Home / Technology / Lawsuit Claims Nvidia Used Shadow Libraries for AI Model Training

Technology

Lawsuit Claims Nvidia Used Shadow Libraries for AI Model Training

January 24, 2026 11:00 am

Lawsuit Claims Nvidia Used Shadow Libraries for AI Model Training, alleging the company accessed millions of pirated books. The amended complaint states that NVIDIA executives approved the use of the shadow library Anna’s Archive to speed up AI model training. Reports suggest competitive pressure in the AI sector led the company to pursue pirated materials as training data.

Internal NVIDIA emails, cited in the class-action lawsuit, show the company sought high-speed access to the Books3 dataset. The dataset included millions of books typically available only through the Internet Archive’s digital lending system. According to the filing, NVIDIA also accessed additional pirated sources such as LibGen, Sci-Hub, and Z-Library to support large language model pre-training.

The authors claim NVIDIA “knowingly downloaded large volumes of copyrighted books” to improve AI performance. The company allegedly provided corporate AI tools and scripts that enabled automated downloads of pirated content for third-party users.

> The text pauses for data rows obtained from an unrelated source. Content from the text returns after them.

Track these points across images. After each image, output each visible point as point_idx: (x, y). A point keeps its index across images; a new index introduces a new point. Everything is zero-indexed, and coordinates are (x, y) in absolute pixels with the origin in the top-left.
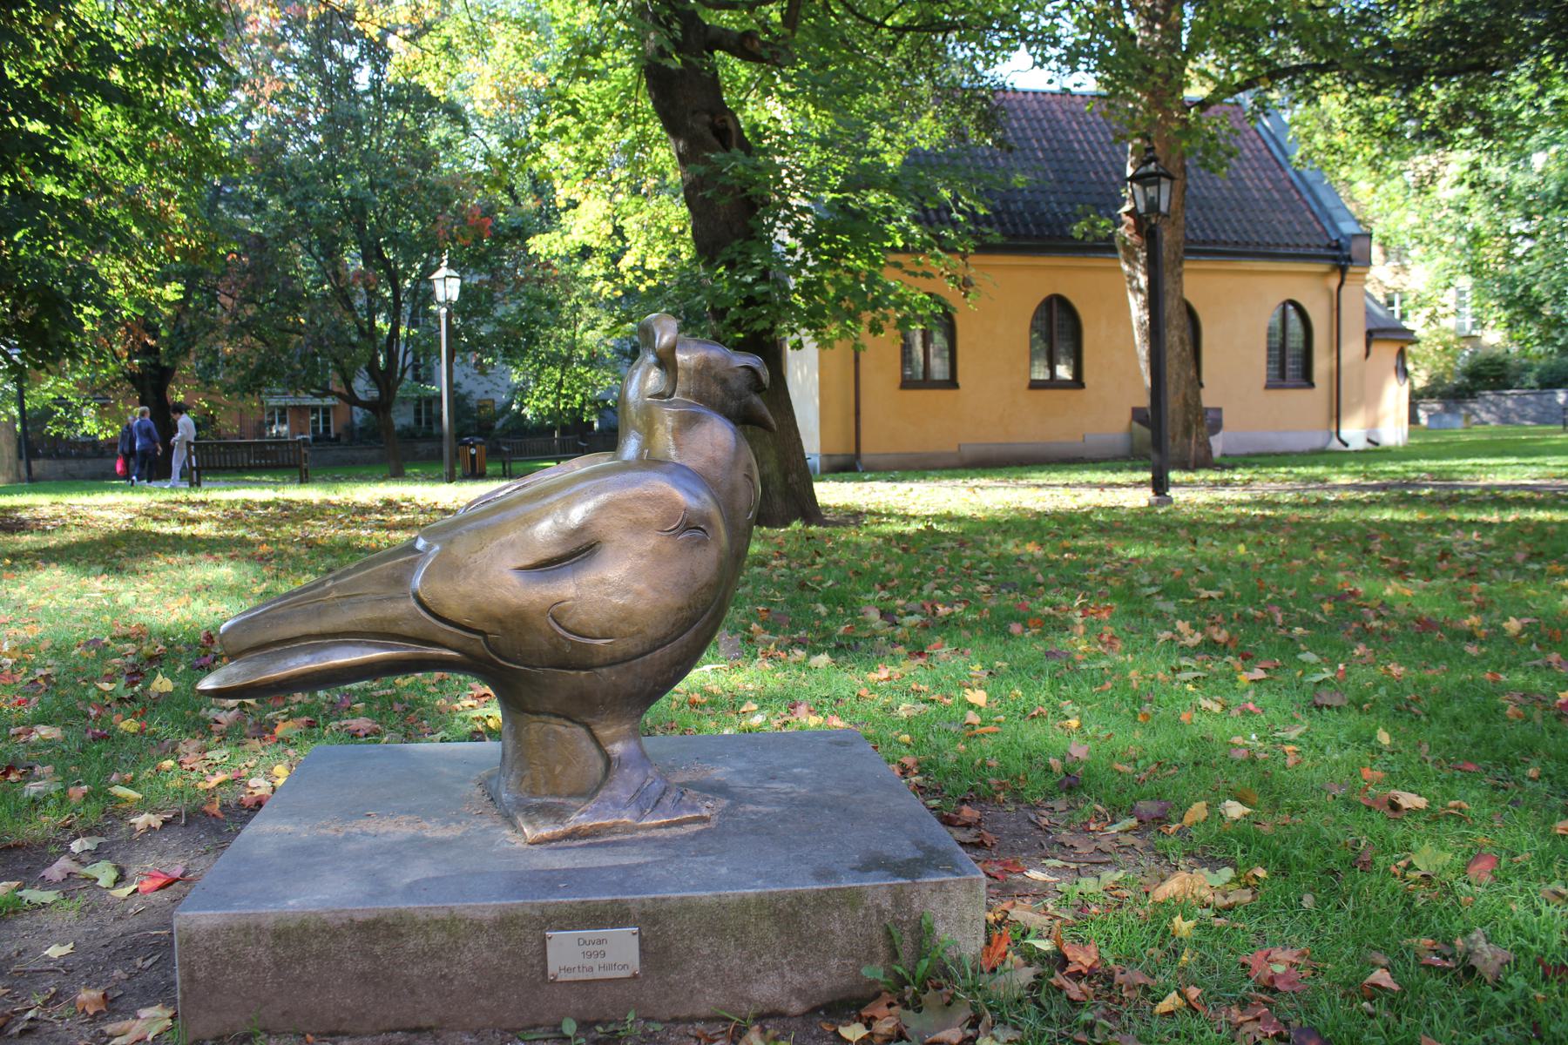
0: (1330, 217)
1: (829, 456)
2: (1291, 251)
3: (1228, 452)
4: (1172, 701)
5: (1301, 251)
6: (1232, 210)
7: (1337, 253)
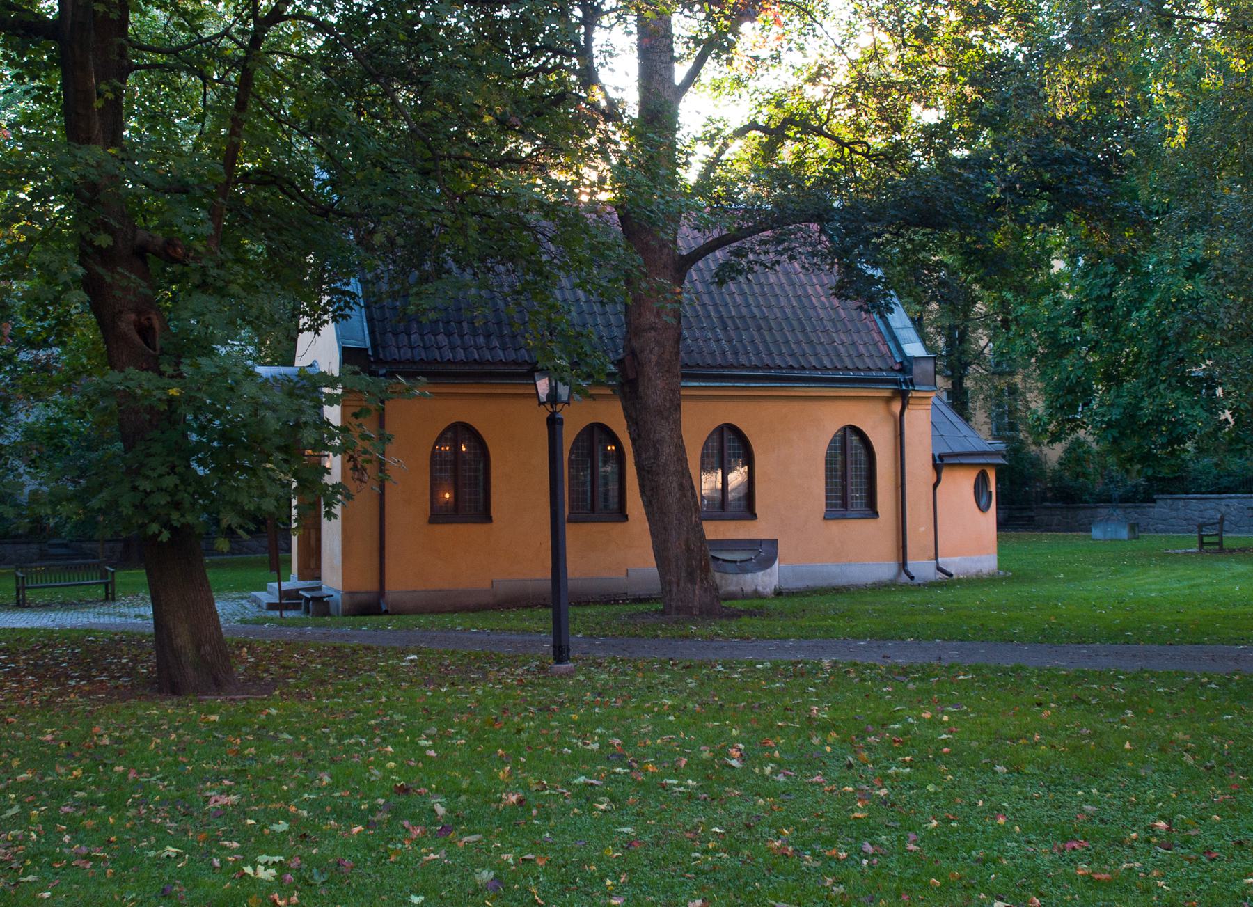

Experts warn that such practices may lead to significant copyright infringement, AI issues, and legal consequences for the company.

The complaint emphasizes NVIDIA executives’ approval despite warnings about the illegal nature of these materials. Analysts say the incident highlights ethical challenges in AI training datasets and the need for responsible data sourcing. With roughly 500 terabytes of data involved, the scale of the alleged copyright violation is enormous.

This case may influence future AI workflow automation and set stricter standards for pre-training data. It also serves as a reminder that AI model training requires careful handling of copyrighted content. NVIDIA now faces scrutiny from authors, regulators, and the broader tech community.